Dungeon Denizens Revisited has the skinny on purple worms, and is worth checking out on several levels: for its unique take on their origins (spawn of a Star-Worm that crashed to Golarion in a meteorite), for its hints on the metagame uses of worms (from foreshadowing to dues ex machina devices), for some really nasty combos (purple worm plus intellect devourer, anyone?), and of course for all the many varieties and Advanced versions (mottled worms, worms with breath weapons, etc.).
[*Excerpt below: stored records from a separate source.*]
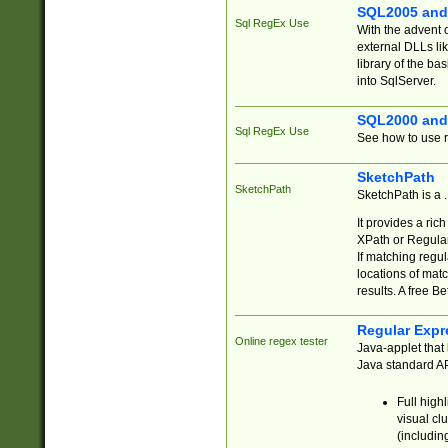
SQL2005 and
Sql RegEx Use
With the advent 
external DLLs li
library of the ba
into SqlServer.
SQL2000 and
Sql RegEx Use
See how to use r
SketchPath
SketchPath
SketchPath is a
It provides a ric
XPath or Regular
If matching regu
locations of mat
results. A free B
Regular Expr
Online regex tester
Java-applet that 
Java standard API
Full high
visual cl
(includin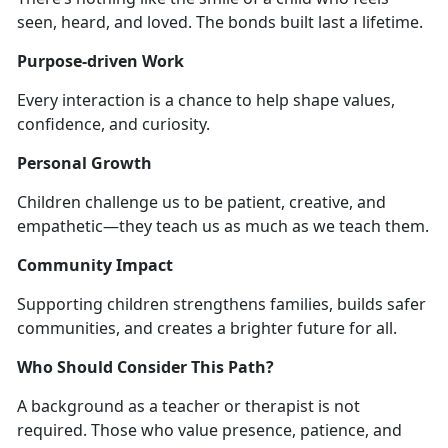
seen, heard, and loved. The bonds built last a lifetime.
Purpose-driven Work
Every interaction is a chance to help shape values,
confidence, and curiosity.
Personal Growth
Children challenge us to be patient, creative, and
empathetic—they teach us as much as we teach them.
Community Impact
Supporting children strengthens families, builds safer
communities, and creates a brighter future for all.
Who Should Consider This Path?
A background as a teacher or therapist is not
required. Those who value presence, patience, and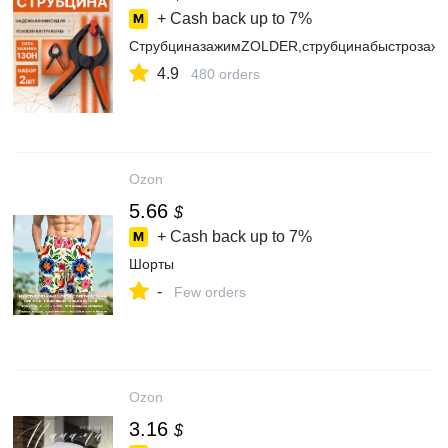
+ Cash back up to
7%
СтрубциназажимZOLDER,струбцинабыстрозаж
4.9
480 orders
Ozon
5.66
$
+ Cash back up to
7%
Шорты
-
Few orders
Ozon
3.16
$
So I’ll just say this: purple worms are forces of nature.  They embody that terrifying sense that something could just burst out from any direction and—*GULP*—eat you.  Unless you’re a truly high-level adventurer, purple worms aren’t monsters you fight; they’re monsters that happens to you.  
As DDR suggests, if you’re a GM, put the PCs in a bad spot—outnumbered, on a cliff’s edge, low on resources…and then have a purple worm be the thing that saves them.  As the watch their enemies vanish into the worm’s mouth, any relief they have will be tempered by the knowledge that they are way too far down and that that thing could come back

One last thing: No matter how scary a beast is, there will be someone (or ones) who can ride it.  If you meet that person or people, be afraid.  Ask House Harkonnen how that went for them.

Deep in the caverns of Ayergard lie the Bones of the God—strange white stones purported to be the bones of the buried viking god Valkurrod.  Born of the semi-divine maggots that feasted on Valkurrod’s flesh, purple worms are thus eternally hungry creatures.  Many of the larger specimens even emanate necromantic energy, and the souls of those they kill never reach Valhalla but instead go straight to Hel. Of course, no true Northman would allow his friend’s soul to suffer this fate…but getting to Hel might mean following your dead friend through the gullet of the worm.

It is said that there are men who ride the worms of the Sand Reach the way other folk ride horses.  Not true—they are not men but oreads, who know how to walk the earth without waking the worm, and whose stony flesh dulls their hunger.  Hitching a ride on one of these worms is typically forbidden, and even in the rarest cases one usually must best an oread in single combat first.  There is one exception though: By ancient custom these oreads will never refuse one of the ratfolk.

A spherical metal chamber holds a purple worm in stasis, magically suspended weightless in the center of the globe.  If the room is entered without the proper key, gravity returns after three rounds, and the purple worm is released.  Worse yet, the friction of its bulk grinding against the floor causes the entire chamber to spin, sending the doors spiraling away and anyone standing to be knocked off their feet and sent sliding toward the worm.

Dungeon Denizens Revisited 40–45 & Pathfinder Bestiary 230

Lots of love for yesterday’s post—thanks all! 

So uwtartarus (still love that name) writes:

I have been waiting for the Pukwudgie for a couple days. I blame the latest Adventure Path from Paizo.  Huzzah!  Witch's Shack turned extradimensional meltdown is too good not to borrow.  I look forward to unleashing some curiously quill-studded undead at my party that is exploring a Fey border-plane.

Wait—does the current adventure path have a pukwudgie?!?  Aaaugh, I’m so behind!  I only got halfway through the first Reign of Winter issue when I was in Illinois, and then got distracted by work/birthday/work/Easter in Boston/work/a monster stash of less-than-mint GameMastery modules from a Paizo sale/work.  Must.  Catch.  Up.  Winter witches!!!